The University of Arizona is hiring the first dean of its developing College of Veterinary Medicine.
Dr. Julie Funk will lead the college starting March 18, according to a university announcement. She is currently the associate dean for professional academic programs and student success at the Michigan State University College of Veterinary Medicine.
Dr. Funk said she sees a chance to help develop an innovative college at a respected research institution and work with people who are passionate about developing the college. She had been happy at Michigan State, but she said developing and leading a new veterinary college is a once-in-a-lifetime opportunity.

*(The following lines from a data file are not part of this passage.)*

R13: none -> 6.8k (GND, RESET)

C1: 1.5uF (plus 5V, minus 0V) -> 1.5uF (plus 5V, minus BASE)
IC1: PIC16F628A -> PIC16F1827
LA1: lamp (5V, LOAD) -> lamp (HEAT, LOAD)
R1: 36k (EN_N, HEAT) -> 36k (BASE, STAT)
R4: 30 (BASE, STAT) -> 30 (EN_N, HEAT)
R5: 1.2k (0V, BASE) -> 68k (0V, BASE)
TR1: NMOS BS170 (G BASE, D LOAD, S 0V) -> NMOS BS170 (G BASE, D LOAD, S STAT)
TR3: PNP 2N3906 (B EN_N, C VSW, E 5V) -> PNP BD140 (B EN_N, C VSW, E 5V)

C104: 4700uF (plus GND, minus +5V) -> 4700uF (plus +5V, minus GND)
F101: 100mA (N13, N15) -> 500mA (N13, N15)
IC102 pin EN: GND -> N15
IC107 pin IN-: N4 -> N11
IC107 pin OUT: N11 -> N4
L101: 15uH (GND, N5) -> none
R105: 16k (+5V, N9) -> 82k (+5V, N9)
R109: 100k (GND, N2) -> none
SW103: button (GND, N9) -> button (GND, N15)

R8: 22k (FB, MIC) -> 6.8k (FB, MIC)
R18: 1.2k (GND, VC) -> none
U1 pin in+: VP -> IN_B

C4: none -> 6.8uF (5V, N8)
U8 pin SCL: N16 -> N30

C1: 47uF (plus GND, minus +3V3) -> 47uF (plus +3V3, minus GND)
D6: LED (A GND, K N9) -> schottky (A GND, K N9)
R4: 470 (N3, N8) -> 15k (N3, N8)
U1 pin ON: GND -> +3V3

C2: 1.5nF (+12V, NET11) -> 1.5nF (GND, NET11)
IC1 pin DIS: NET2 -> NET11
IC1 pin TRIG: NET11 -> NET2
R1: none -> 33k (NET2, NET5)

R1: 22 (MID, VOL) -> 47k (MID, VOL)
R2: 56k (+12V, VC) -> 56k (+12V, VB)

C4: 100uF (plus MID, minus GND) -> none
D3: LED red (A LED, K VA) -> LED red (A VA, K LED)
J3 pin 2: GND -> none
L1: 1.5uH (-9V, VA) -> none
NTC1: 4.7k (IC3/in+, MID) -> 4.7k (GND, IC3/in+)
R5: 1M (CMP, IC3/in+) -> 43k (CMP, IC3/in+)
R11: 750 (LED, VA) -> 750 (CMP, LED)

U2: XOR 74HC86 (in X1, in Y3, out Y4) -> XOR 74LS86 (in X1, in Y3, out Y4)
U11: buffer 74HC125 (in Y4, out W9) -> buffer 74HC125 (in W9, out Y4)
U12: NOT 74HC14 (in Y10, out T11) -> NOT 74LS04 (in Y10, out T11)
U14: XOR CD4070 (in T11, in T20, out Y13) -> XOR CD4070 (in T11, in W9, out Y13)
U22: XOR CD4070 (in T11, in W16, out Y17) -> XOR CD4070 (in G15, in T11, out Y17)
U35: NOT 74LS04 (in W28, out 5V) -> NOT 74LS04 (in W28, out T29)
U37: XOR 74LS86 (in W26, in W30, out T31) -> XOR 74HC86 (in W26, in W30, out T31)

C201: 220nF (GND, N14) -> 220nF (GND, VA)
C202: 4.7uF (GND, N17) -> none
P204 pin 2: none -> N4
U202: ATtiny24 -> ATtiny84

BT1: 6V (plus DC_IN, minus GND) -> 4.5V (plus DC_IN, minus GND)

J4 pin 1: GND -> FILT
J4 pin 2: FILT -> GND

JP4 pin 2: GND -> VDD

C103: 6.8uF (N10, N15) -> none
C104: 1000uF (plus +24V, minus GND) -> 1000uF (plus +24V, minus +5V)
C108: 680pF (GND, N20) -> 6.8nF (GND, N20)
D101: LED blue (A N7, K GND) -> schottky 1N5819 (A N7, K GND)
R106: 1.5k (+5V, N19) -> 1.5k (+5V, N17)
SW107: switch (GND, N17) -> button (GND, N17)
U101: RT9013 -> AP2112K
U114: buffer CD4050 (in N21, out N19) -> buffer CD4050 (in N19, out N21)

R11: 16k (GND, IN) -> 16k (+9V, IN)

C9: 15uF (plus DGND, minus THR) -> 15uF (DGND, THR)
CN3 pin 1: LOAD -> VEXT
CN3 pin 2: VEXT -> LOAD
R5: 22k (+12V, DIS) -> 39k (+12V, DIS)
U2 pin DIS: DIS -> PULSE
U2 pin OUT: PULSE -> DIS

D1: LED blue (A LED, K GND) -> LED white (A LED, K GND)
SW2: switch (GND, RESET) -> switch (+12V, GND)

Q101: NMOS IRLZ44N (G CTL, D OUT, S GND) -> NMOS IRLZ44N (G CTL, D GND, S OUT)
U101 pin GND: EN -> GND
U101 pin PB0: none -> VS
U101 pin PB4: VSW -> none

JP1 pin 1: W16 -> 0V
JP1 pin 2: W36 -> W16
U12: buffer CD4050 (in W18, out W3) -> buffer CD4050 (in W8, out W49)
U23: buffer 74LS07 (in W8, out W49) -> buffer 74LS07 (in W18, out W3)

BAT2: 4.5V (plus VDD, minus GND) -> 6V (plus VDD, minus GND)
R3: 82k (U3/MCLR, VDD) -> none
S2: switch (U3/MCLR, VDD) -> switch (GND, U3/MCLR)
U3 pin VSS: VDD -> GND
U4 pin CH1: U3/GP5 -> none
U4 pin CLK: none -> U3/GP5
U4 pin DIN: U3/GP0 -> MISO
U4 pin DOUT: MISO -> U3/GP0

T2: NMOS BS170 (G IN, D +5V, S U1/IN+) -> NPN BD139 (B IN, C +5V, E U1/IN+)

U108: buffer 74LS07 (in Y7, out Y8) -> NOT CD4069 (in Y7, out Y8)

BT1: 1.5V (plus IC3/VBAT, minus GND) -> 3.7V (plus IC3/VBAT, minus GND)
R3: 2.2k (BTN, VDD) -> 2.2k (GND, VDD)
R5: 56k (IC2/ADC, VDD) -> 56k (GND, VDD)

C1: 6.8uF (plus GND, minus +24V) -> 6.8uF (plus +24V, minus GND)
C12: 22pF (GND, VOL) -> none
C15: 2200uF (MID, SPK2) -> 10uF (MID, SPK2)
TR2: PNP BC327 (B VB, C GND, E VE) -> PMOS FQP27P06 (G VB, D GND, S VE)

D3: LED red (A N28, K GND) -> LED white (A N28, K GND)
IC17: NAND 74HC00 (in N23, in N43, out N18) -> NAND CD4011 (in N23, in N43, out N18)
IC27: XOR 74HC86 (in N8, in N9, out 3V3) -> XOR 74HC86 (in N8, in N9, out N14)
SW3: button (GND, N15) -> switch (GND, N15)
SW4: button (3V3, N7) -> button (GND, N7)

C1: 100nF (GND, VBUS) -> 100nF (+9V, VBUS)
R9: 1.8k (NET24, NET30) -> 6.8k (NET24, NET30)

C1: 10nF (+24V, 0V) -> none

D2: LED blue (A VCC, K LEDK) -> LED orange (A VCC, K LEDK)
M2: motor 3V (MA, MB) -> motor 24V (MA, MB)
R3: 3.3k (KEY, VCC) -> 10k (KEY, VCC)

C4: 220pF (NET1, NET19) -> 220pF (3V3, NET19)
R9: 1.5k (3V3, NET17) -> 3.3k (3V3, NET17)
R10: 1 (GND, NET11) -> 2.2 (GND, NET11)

UA officials hope to start teaching veterinary classes in fall 2020. A university announcement states that the college will have a year-round curriculum as part of a program designed to let veterinary students graduate in three years.
"Students are expected to get a wide range of clinical experiences with a variety of species in diverse settings, including the university, private practice, industry, and the biomedical research and public health arenas," the Dec. 6 announcement states.
In the announcement, UA interim provost Jeff Goldberg praised Dr. Funk for her leadership at MSU and experience in private practice, teaching, and administration.
Dr. Funk, who is currently consulting for the UA on its proposed veterinary program, sees an exciting challenge to build a college of veterinary medicine that will be successful for the next 100 years. She and other university leaders can re-examine teaching practices, how students learn in veterinary colleges, and how they can ensure graduates are ready to practice—without the constraints of considering how things had been done before.
That opportunity could attract inventive faculty and staff, she said.
"I'm really excited about the idea of attracting those people who want to innovate around veterinary medical education," she said.
Dr. Funk will lead education, research, and training programs and work with the AVMA Council on Education toward full accreditation for the veterinary college, the university announcement states. The COE has a comprehensive site visit scheduled for May 12-16.
In 2016, the COE declined to give UA officials a letter of reasonable assurance of accreditation, which is a formal statement that a developing program likely will comply with the accreditation standards. Gaining that assurance is a step toward accreditation.
If the visit this spring goes well, Dr. Funk said, UA officials plan to submit a proposal to the council in September. Gaining assurance that the plans are acceptable would put the college on schedule to open in fall 2020, she said.
In September 2018, the AVMA Council on Education granted accreditation to another Arizona-based veterinary college, Midwestern University College of Veterinary Medicine.